* **GIVEN PASSAGE**:
------------------------------------

Use the following commands to download the WarpX source code and switch to the correct branch:

git clone https://github.com/ECP-WarpX/WarpX.git $HOME/src/warpx

We use the following modules and environments on the system ($HOME/perlmutter_warpx.profile).

# please set your project account
export proj=<yourProject>

# required dependencies
module load cmake/git-20210830  # 3.22-dev
module swap PrgEnv-nvidia PrgEnv-gnu
module swap gcc gcc/9.3.0
module load cuda

# optional: just an additional text editor
# module load nano  # TODO: request from support

# optional: for openPMD support
module load cray-hdf5-parallel/1.12.0.6
export CMAKE_PREFIX_PATH=$HOME/sw/perlmutter/adios2-2.7.1:$CMAKE_PREFIX_PATH

# optional: Python, ...
# TODO

# GPU-aware MPI
export MPICH_GPU_SUPPORT_ENABLED=1

# optional: an alias to request an interactive node for two hours
function getNode() {
    salloc -N 1 --ntasks-per-node=4 -t 2:00:00 -C gpu -c 32 -G 4 -A $proj
}

# optimize CUDA compilation for A100
export AMREX_CUDA_ARCH=8.0

# compiler environment hints
export CC=$(which gcc)

------------------------------------

* **PROVIDED RECORDS**:
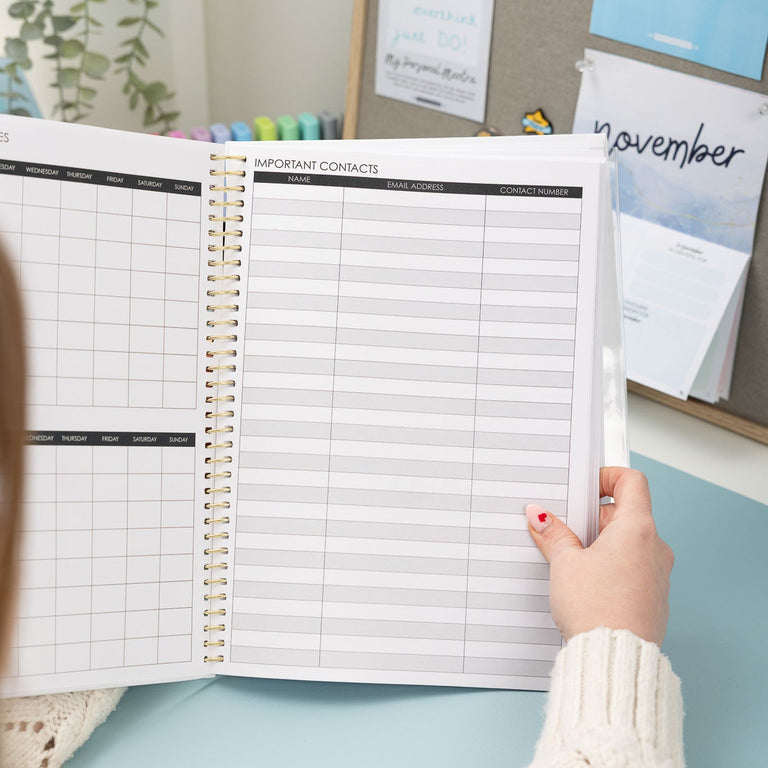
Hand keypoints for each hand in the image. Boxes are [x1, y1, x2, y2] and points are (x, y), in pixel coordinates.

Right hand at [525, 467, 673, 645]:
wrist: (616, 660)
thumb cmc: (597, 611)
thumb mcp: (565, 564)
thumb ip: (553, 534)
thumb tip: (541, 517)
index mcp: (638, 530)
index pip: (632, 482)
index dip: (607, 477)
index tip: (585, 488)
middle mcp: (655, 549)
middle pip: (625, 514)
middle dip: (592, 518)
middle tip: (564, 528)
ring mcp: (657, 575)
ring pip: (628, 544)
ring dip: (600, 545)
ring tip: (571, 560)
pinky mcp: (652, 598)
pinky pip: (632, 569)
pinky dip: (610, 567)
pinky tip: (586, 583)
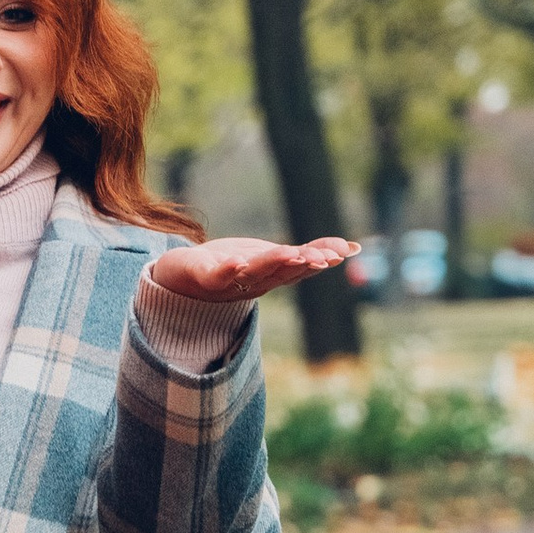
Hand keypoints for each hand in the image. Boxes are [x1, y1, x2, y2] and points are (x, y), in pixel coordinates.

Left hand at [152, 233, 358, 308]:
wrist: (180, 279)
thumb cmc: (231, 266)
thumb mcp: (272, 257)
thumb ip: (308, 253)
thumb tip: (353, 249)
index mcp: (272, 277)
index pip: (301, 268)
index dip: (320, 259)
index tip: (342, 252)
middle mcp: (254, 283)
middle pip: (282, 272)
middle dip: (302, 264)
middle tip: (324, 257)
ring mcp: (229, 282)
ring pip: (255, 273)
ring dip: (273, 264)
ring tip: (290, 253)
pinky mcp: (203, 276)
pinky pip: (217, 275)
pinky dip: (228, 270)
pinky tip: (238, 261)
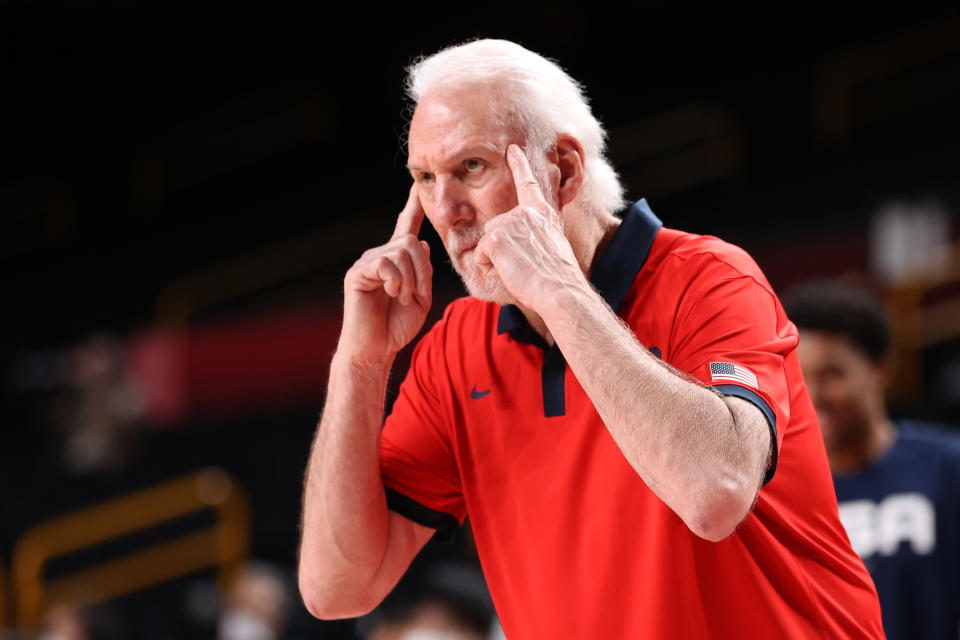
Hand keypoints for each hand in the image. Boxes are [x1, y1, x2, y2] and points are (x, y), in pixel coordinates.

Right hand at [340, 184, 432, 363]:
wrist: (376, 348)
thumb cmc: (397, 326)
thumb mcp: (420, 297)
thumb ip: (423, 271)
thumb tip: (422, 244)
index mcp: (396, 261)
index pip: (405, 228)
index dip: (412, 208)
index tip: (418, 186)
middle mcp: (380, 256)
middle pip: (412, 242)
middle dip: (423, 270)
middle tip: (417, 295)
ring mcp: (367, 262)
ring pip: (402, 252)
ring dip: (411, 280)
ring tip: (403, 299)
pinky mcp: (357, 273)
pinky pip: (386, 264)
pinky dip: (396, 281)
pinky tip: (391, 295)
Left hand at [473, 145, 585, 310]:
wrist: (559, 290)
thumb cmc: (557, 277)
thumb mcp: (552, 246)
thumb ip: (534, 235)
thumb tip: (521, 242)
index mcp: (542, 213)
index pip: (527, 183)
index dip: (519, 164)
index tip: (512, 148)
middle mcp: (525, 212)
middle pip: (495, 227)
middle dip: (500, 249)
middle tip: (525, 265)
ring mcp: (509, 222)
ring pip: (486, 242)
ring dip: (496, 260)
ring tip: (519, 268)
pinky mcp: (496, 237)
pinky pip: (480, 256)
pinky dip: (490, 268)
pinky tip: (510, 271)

------------------------------------

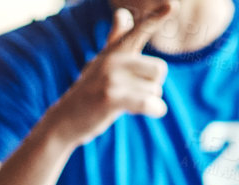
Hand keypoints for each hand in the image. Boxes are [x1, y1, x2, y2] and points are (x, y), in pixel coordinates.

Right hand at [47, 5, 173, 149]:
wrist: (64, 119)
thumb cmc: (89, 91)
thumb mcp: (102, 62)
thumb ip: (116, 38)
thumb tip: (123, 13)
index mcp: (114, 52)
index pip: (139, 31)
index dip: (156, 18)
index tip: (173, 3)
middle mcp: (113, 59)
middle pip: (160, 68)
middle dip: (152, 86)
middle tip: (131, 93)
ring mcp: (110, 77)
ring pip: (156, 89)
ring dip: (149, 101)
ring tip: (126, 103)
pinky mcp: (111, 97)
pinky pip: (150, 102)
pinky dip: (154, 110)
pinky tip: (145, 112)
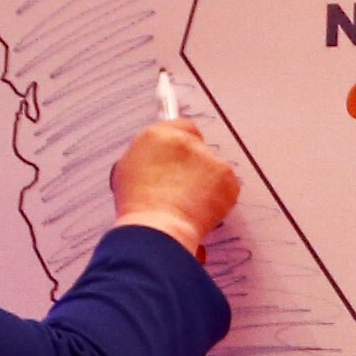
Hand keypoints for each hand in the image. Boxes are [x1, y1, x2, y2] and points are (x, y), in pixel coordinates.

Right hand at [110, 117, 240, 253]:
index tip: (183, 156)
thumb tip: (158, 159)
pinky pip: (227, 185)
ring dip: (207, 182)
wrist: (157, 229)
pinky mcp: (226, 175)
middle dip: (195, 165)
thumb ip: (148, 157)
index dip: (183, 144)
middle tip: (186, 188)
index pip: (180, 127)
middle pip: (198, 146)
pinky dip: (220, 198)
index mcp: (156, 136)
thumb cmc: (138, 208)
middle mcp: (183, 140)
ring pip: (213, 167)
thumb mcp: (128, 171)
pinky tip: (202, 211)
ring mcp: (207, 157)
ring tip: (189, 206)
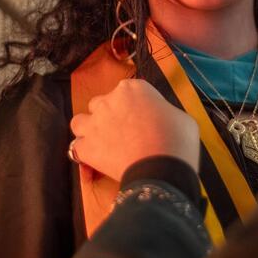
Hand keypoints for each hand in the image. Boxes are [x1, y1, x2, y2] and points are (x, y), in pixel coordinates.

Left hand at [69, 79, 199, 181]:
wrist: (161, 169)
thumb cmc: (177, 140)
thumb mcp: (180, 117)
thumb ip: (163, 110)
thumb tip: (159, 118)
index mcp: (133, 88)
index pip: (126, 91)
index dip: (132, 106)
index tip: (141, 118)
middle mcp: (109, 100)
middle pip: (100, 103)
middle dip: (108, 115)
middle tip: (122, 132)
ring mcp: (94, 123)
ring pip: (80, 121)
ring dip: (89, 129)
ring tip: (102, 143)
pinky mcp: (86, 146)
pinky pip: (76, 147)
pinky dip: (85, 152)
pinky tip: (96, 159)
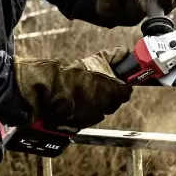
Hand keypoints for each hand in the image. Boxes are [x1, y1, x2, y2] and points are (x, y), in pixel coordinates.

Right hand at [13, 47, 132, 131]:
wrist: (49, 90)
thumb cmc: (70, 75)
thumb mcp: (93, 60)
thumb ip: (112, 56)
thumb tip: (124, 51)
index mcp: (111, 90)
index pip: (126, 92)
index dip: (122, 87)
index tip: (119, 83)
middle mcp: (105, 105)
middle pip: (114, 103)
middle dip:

------------------------------------

* **USING THE INFORMATION**:
a – In the WarpX setup passage, what value does AMREX_CUDA_ARCH get to optimize CUDA compilation for the A100?
b – Print the stretch of the WarpX setup passage from "# GPU-aware MPI" through "export CC=$(which gcc)", with nothing changed.

* **RESULTS FOR THE EXERCISE**:
a – 8.0

b –
# GPU-aware MPI
export MPICH_GPU_SUPPORT_ENABLED=1

# optional: an alias to request an interactive node for two hours
function getNode() {
    salloc -N 1 --ntasks-per-node=4 -t 2:00:00 -C gpu -c 32 -G 4 -A $proj
}

# optimize CUDA compilation for A100
export AMREX_CUDA_ARCH=8.0

# compiler environment hints
export CC=$(which gcc)